*** DATA SECTION ***
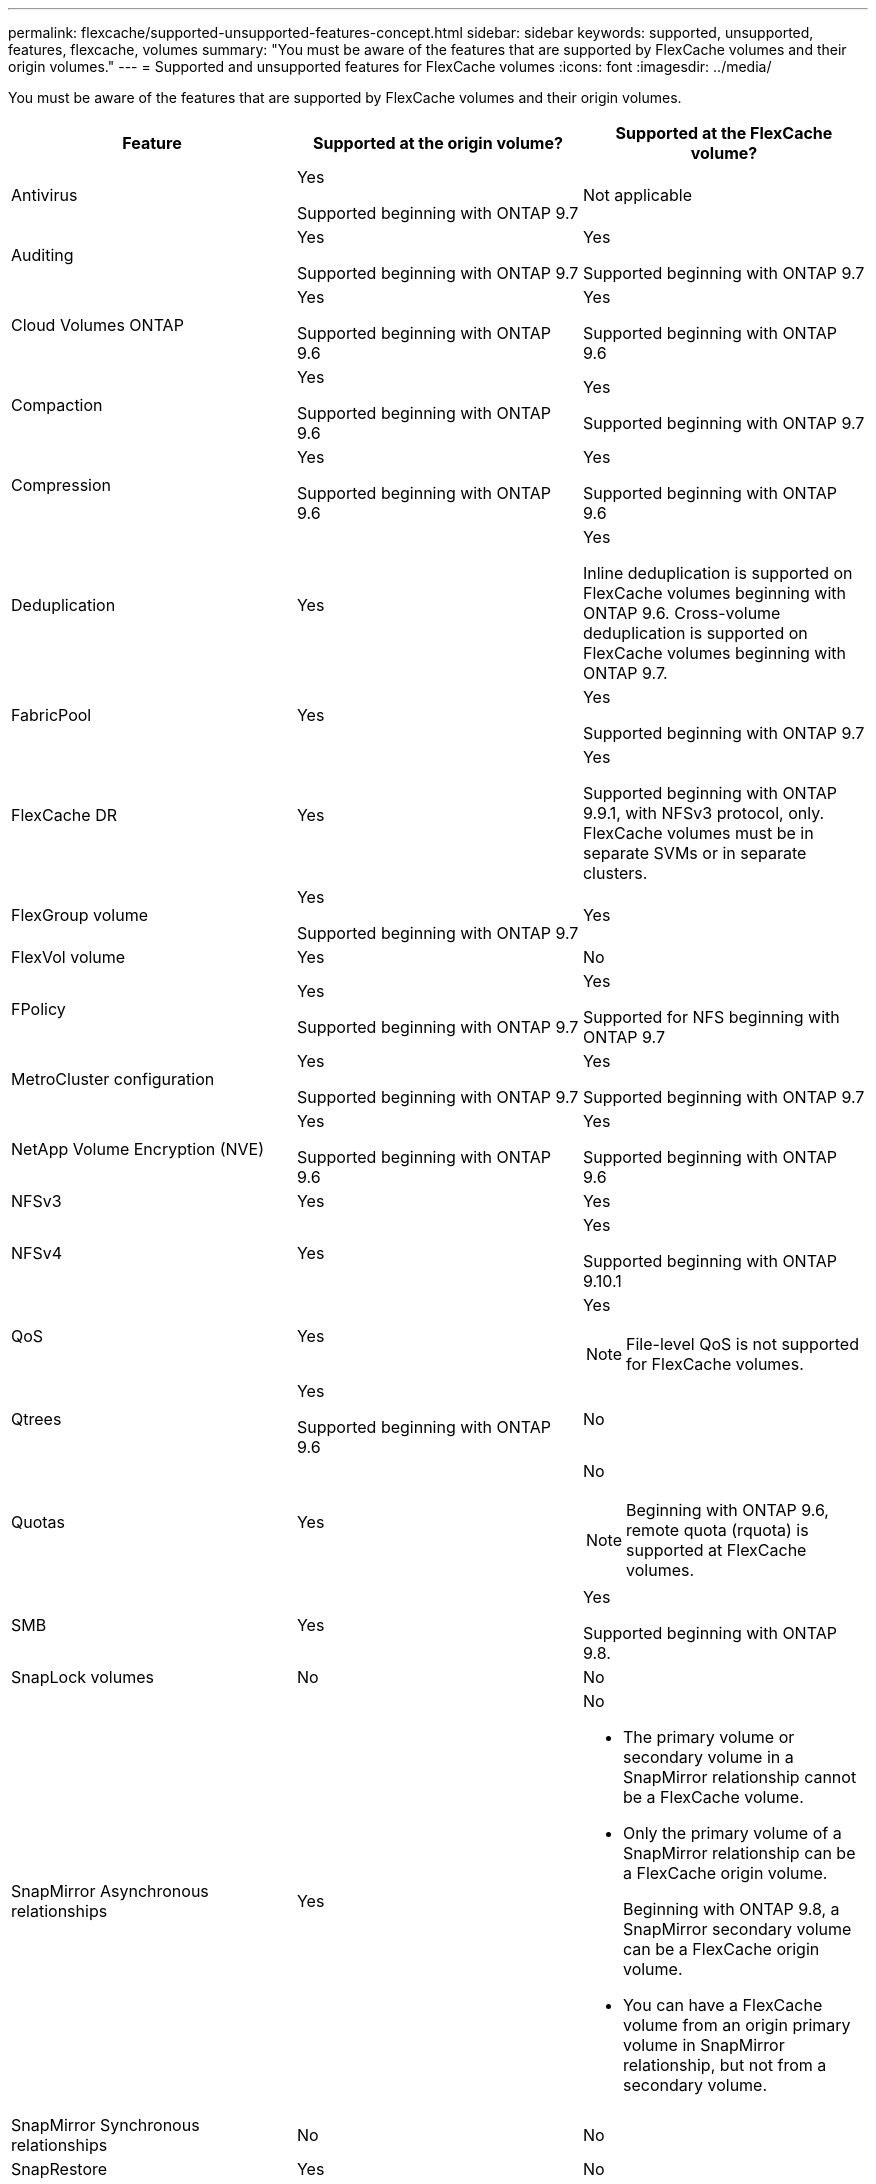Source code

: ---
permalink: flexcache/supported-unsupported-features-concept.html
sidebar: sidebar
keywords: supported, unsupported, features, flexcache, volumes
summary: "You must be aware of the features that are supported by FlexCache volumes and their origin volumes."
---
= Supported and unsupported features for FlexCache volumes
:icons: font
:imagesdir: ../media/

[.lead]
You must be aware of the features that are supported by FlexCache volumes and their origin volumes.

|===

h| Feature h| Supported at the origin volume? h| Supported at the FlexCache volume?

a|
Antivirus
a|
Yes

Supported beginning with ONTAP 9.7

a|
Not applicable
a|
Auditing
a|
Yes

Supported beginning with ONTAP 9.7

a|
Yes

Supported beginning with ONTAP 9.7

a|
Cloud Volumes ONTAP
a|
Yes

Supported beginning with ONTAP 9.6

a|
Yes

Supported beginning with ONTAP 9.6

a|
Compaction
a|
Yes

Supported beginning with ONTAP 9.6

a|
Yes

Supported beginning with ONTAP 9.7

a|
Compression
a|
Yes

Supported beginning with ONTAP 9.6

a|
Yes

Supported beginning with ONTAP 9.6

a|
Deduplication
a|
Yes
a|
Yes

Inline deduplication is supported on FlexCache volumes beginning with ONTAP 9.6. Cross-volume deduplication is supported on FlexCache volumes beginning with ONTAP 9.7.

a|
FabricPool
a|
Yes
a|
Yes

Supported beginning with ONTAP 9.7

a|
FlexCache DR
a|
Yes
a|
Yes

Supported beginning with ONTAP 9.9.1, with NFSv3 protocol, only. FlexCache volumes must be in separate SVMs or in separate clusters.

a|
FlexGroup volume
a|
Yes

Supported beginning with ONTAP 9.7

a|
Yes
a|
FlexVol volume
a|
Yes
a|
No
a|
FPolicy
a|
Yes

Supported beginning with ONTAP 9.7

a|
Yes

Supported for NFS beginning with ONTAP 9.7

a|
MetroCluster configuration
a|
Yes

Supported beginning with ONTAP 9.7

a|
Yes

Supported beginning with ONTAP 9.7

a|
NetApp Volume Encryption (NVE)
a|
Yes

Supported beginning with ONTAP 9.6

a|
Yes

Supported beginning with ONTAP 9.6

a|
NFSv3
a|
Yes
a|
Yes
a|
NFSv4
a|
Yes
a|
Yes

Supported beginning with ONTAP 9.10.1
a|
QoS
a|
Yes
a|
Yes
[NOTE]
====
File-level QoS is not supported for FlexCache volumes.
====

a|
Qtrees
a|
Yes

Supported beginning with ONTAP 9.6

a|
No
a|
Quotas
a|
Yes
a|
No
[NOTE]
====
Beginning with ONTAP 9.6, remote quota (rquota) is supported at FlexCache volumes.
====

a|
SMB
a|
Yes
a|
Yes

Supported beginning with ONTAP 9.8.

a|
SnapLock volumes
a|
No
a|
No
a|
SnapMirror Asynchronous relationships
a|
Yes
a|
No

* The primary volume or secondary volume in a SnapMirror relationship cannot be a FlexCache volume.
* Only the primary volume of a SnapMirror relationship can be a FlexCache origin volume.
+
Beginning with ONTAP 9.8, a SnapMirror secondary volume can be a FlexCache origin volume.

* You can have a FlexCache volume from an origin primary volume in SnapMirror relationship, but not from a secondary volume.

a|
SnapMirror Synchronous relationships
a|
No
a|
No
a|
SnapRestore
a|
Yes
a|
No
a|
Snapshot copies
a|
Yes
a|
No
a|
SVM DR configuration
a|
Yes

Supported beginning withONTAP 9.5. The primary SVM of an SVM DR relationship can have the origin volume; however, if the SVM DR relationship is broken, the FlexCache relationship must be re-created with a new origin volume.

a|
No

You can have FlexCache volumes in primary SVMs, but not in secondary SVMs. Any FlexCache volume in the primary SVM is not replicated as part of the SVM DR relationship.

a|
Storage-level Access Guard (SLAG)
a|
No
a|
No
a|
Thin provisioning
a|
Yes
a|
Yes

Supported beginning with ONTAP 9.7

a|
Volume cloning
a|
Yes

Cloning of an origin volume and the files in the origin volume is supported beginning with ONTAP 9.6.

a|
No

a|
Volume move
a|
Yes
a|
Yes (only for volume constituents)

Moving volume constituents of a FlexCache volume is supported from ONTAP 9.6 onwards.

a|
Volume rehost
a|
No
a|
No
|===

// 2021-11-01, IE-426
// BURT 1417323, 2021-11-15
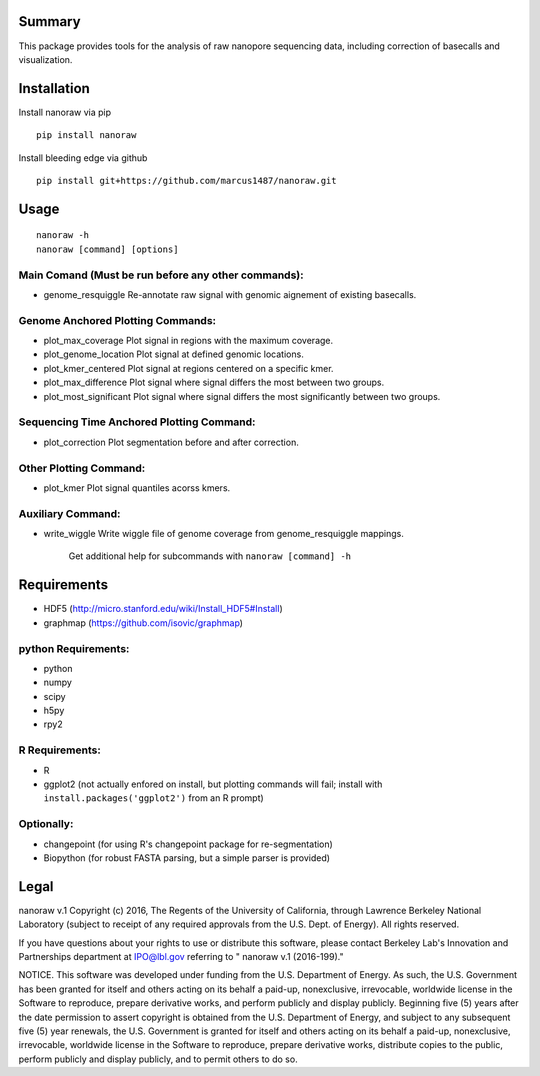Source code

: Summary
-------

This package provides tools for the analysis of raw nanopore sequencing
data, including correction of basecalls and visualization.

Installation
------------

Install nanoraw via pip

::

    pip install nanoraw

Install bleeding edge via github

::

    pip install git+https://github.com/marcus1487/nanoraw.git

Usage
-----

::

    nanoraw -h
    nanoraw [command] [options]


Main Comand (Must be run before any other commands):
^^^^^^^^^^^^^

-   genome\_resquiggle             Re-annotate raw signal with genomic aignement of existing basecalls.

Genome Anchored Plotting Commands:
^^^^^^^^^^^^^

-   plot\_max\_coverage             Plot signal in regions with the maximum coverage.
-   plot\_genome\_location          Plot signal at defined genomic locations.
-   plot\_kmer\_centered            Plot signal at regions centered on a specific kmer.
-   plot\_max\_difference           Plot signal where signal differs the most between two groups.
-   plot\_most\_significant         Plot signal where signal differs the most significantly between two groups.

Sequencing Time Anchored Plotting Command:
^^^^^^^^^^^^^

-   plot\_correction               Plot segmentation before and after correction.

Other Plotting Command:
^^^^^^^^^^^^^

-   plot\_kmer                     Plot signal quantiles acorss kmers.

Auxiliary Command:
^^^^^^^^^^^^^

-  write\_wiggle                  Write wiggle file of genome coverage from genome_resquiggle mappings.

    Get additional help for subcommands with ``nanoraw [command] -h``

Requirements
------------

-  HDF5 (http://micro.stanford.edu/wiki/Install_HDF5#Install)
-  graphmap (https://github.com/isovic/graphmap)

python Requirements:
^^^^^^^^^^^^^^^^^^^^

-  python
-  numpy
-  scipy
-  h5py
-  rpy2

R Requirements:
^^^^^^^^^^^^^^^

-  R
-  ggplot2 (not actually enfored on install, but plotting commands will
   fail; install with ``install.packages('ggplot2')`` from an R prompt)

Optionally:
^^^^^^^^^^^

-  changepoint (for using R's changepoint package for re-segmentation)
-  Biopython (for robust FASTA parsing, but a simple parser is provided)

Legal
-----

nanoraw v.1 Copyright (c) 2016, The Regents of the University of
California, through Lawrence Berkeley National Laboratory (subject to
receipt of any required approvals from the U.S. Dept. of Energy). All
rights reserved.

If you have questions about your rights to use or distribute this
software, please contact Berkeley Lab's Innovation and Partnerships
department at IPO@lbl.gov referring to " nanoraw v.1 (2016-199)."

NOTICE. This software was developed under funding from the U.S.
Department of Energy. As such, the U.S. Government has been granted for
itself and others acting on its behalf a paid-up, nonexclusive,
irrevocable, worldwide license in the Software to reproduce, prepare
derivative works, and perform publicly and display publicly. Beginning
five (5) years after the date permission to assert copyright is obtained
from the U.S. Department of Energy, and subject to any subsequent five
(5) year renewals, the U.S. Government is granted for itself and others
acting on its behalf a paid-up, nonexclusive, irrevocable, worldwide
license in the Software to reproduce, prepare derivative works,
distribute copies to the public, perform publicly and display publicly,
and to permit others to do so.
*** End of DATA SECTION ***
**ACTIVITY:** Return the listing above in full and unaltered. Keep the pictures out.

**TASK SOLUTION:**
Source code

: ---
permalink: flexcache/supported-unsupported-features-concept.html
sidebar: sidebar
keywords: supported, unsupported, features, flexcache, volumes
summary: "You must be aware of the features that are supported by FlexCache volumes and their origin volumes."
---
= Supported and unsupported features for FlexCache volumes
:icons: font
:imagesdir: ../media/

[.lead]
You must be aware of the features that are supported by FlexCache volumes and their origin volumes.

|===

h| Feature h| Supported at the origin volume? h| Supported at the FlexCache volume?

a|
Antivirus
a|
Yes

Supported beginning with ONTAP 9.7

a|
Not applicable
a|
Auditing
a|
Yes

Supported beginning with ONTAP 9.7

a|
Yes

Supported beginning with ONTAP 9.7

a|
Cloud Volumes ONTAP
a|
Yes

Supported beginning with ONTAP 9.6

a|
Yes

Supported beginning with ONTAP 9.6

a|
Compaction
a|
Yes

Supported beginning with ONTAP 9.6

a|
Yes

Supported beginning with ONTAP 9.7

a|
Compression
a|
Yes

Supported beginning with ONTAP 9.6

a|
Yes

Supported beginning with ONTAP 9.6

a|
Deduplication
a|
Yes
a|
Yes

Inline deduplication is supported on FlexCache volumes beginning with ONTAP 9.6. Cross-volume deduplication is supported on FlexCache volumes beginning with ONTAP 9.7.

a|
FabricPool
a|
Yes
a|
Yes

Supported beginning with ONTAP 9.7

a|
FlexCache DR
a|
Yes
a|
Yes

Supported beginning with ONTAP 9.9.1, with NFSv3 protocol, only. FlexCache volumes must be in separate SVMs or in separate clusters.

a|
FlexGroup volume
a|
Yes

Supported beginning with ONTAP 9.7

a|
Yes
a|
FlexVol volume
a|
Yes
a|
No
a|
FPolicy
a|
Yes

Supported beginning with ONTAP 9.7

a|
Yes

Supported for NFS beginning with ONTAP 9.7

a|
MetroCluster configuration
a|
Yes

Supported beginning with ONTAP 9.7

a|
Yes

Supported beginning with ONTAP 9.7

a|
NetApp Volume Encryption (NVE)
a|
Yes

Supported beginning with ONTAP 9.6

a|
Yes

Supported beginning with ONTAP 9.6

a|
NFSv3
a|
Yes
a|
Yes
a|
NFSv4
a|
Yes
a|
Yes

Supported beginning with ONTAP 9.10.1
a|
QoS
a|
Yes
a|
Yes
[NOTE]
====
File-level QoS is not supported for FlexCache volumes.
====

a|
Qtrees
a|
Yes

Supported beginning with ONTAP 9.6

a|
No
a|
Quotas
a|
Yes
a|
No
[NOTE]
====
Beginning with ONTAP 9.6, remote quota (rquota) is supported at FlexCache volumes.
====

a|
SMB
a|
Yes
a|
Yes

Supported beginning with ONTAP 9.8.

a|
SnapLock volumes
a|
No
a|
No
a|
SnapMirror Asynchronous relationships
a|
Yes
a|
No

* The primary volume or secondary volume in a SnapMirror relationship cannot be a FlexCache volume.
* Only the primary volume of a SnapMirror relationship can be a FlexCache origin volume.
+
Beginning with ONTAP 9.8, a SnapMirror secondary volume can be a FlexCache origin volume.

* You can have a FlexCache volume from an origin primary volume in SnapMirror relationship, but not from a secondary volume.

a|
SnapMirror Synchronous relationships
a|
No
a|
No
a|
SnapRestore
a|
Yes
a|
No
a|
Snapshot copies
a|
Yes
a|
No
a|
SVM DR configuration
a|
Yes

Supported beginning withONTAP 9.5. The primary SVM of an SVM DR relationship can have the origin volume; however, if the SVM DR relationship is broken, the FlexCache relationship must be re-created with a new origin volume.

a|
No

You can have FlexCache volumes in primary SVMs, but not in secondary SVMs. Any FlexCache volume in the primary SVM is not replicated as part of the SVM DR relationship.

a|
Storage-level Access Guard (SLAG)
a|
No
a|
No
a|
Thin provisioning
a|
Yes
a|
Yes

Supported beginning with ONTAP 9.7

a|
Volume cloning
a|
Yes

Cloning of an origin volume and the files in the origin volume is supported beginning with ONTAP 9.6.

a|
No

a|
Volume move
a|
Yes
a|
Yes (only for volume constituents)

Moving volume constituents of a FlexCache volume is supported from ONTAP 9.6 onwards.

a|
Volume rehost
a|
No
a|
No
|===

// 2021-11-01, IE-426
// BURT 1417323, 2021-11-15
Source code

: Summary
-------

This package provides tools for the analysis of raw nanopore sequencing
data, including correction of basecalls and visualization.

Installation
------------

Install nanoraw via pip

::

    pip install nanoraw

Install bleeding edge via github

::

    pip install git+https://github.com/marcus1487/nanoraw.git

Usage
-----

::

    nanoraw -h
    nanoraw [command] [options]


Main Comand (Must be run before any other commands):
^^^^^^^^^^^^^

-   genome\_resquiggle             Re-annotate raw signal with genomic aignement of existing basecalls.

Genome Anchored Plotting Commands:
^^^^^^^^^^^^^

-   plot\_max\_coverage             Plot signal in regions with the maximum coverage.
-   plot\_genome\_location          Plot signal at defined genomic locations.
-   plot\_kmer\_centered            Plot signal at regions centered on a specific kmer.
-   plot\_max\_difference           Plot signal where signal differs the most between two groups.
-   plot\_most\_significant         Plot signal where signal differs the most significantly between two groups.

Sequencing Time Anchored Plotting Command:
^^^^^^^^^^^^^

-   plot\_correction               Plot segmentation before and after correction.

Other Plotting Command:
^^^^^^^^^^^^^

-   plot\_kmer                     Plot signal quantiles acorss kmers.

Auxiliary Command:
^^^^^^^^^^^^^

-  write\_wiggle                  Write wiggle file of genome coverage from genome_resquiggle mappings.

    Get additional help for subcommands with ``nanoraw [command] -h``

Requirements
------------

-  HDF5 (http://micro.stanford.edu/wiki/Install_HDF5#Install)
-  graphmap (https://github.com/isovic/graphmap)

python Requirements:
^^^^^^^^^^^^^^^^^^^^

-  python
-  numpy
-  scipy
-  h5py
-  rpy2

R Requirements:
^^^^^^^^^^^^^^^

-  R
-  ggplot2 (not actually enfored on install, but plotting commands will
   fail; install with ``install.packages('ggplot2')`` from an R prompt)

Optionally:
^^^^^^^^^^^

-  changepoint (for using R's changepoint package for re-segmentation)
-  Biopython (for robust FASTA parsing, but a simple parser is provided)

Legal
-----

nanoraw v.1 Copyright (c) 2016, The Regents of the University of
California, through Lawrence Berkeley National Laboratory (subject to
receipt of any required approvals from the U.S. Dept. of Energy). All
rights reserved.

If you have questions about your rights to use or distribute this
software, please contact Berkeley Lab's Innovation and Partnerships
department at IPO@lbl.gov referring to " nanoraw v.1 (2016-199)."

NOTICE. This software was developed under funding from the U.S.
Department of Energy. As such, the U.S. Government has been granted for
itself and others acting on its behalf a paid-up, nonexclusive,
irrevocable, worldwide license in the Software to reproduce, prepare
derivative works, and perform publicly and display publicly. Beginning
five (5) years after the date permission to assert copyright is obtained
from the U.S. Department of Energy, and subject to any subsequent five
(5) year renewals, the U.S. Government is granted for itself and others
acting on its behalf a paid-up, nonexclusive, irrevocable, worldwide
license in the Software to reproduce, prepare derivative works,
distribute copies to the public, perform publicly and display publicly,
and to permit others to do so.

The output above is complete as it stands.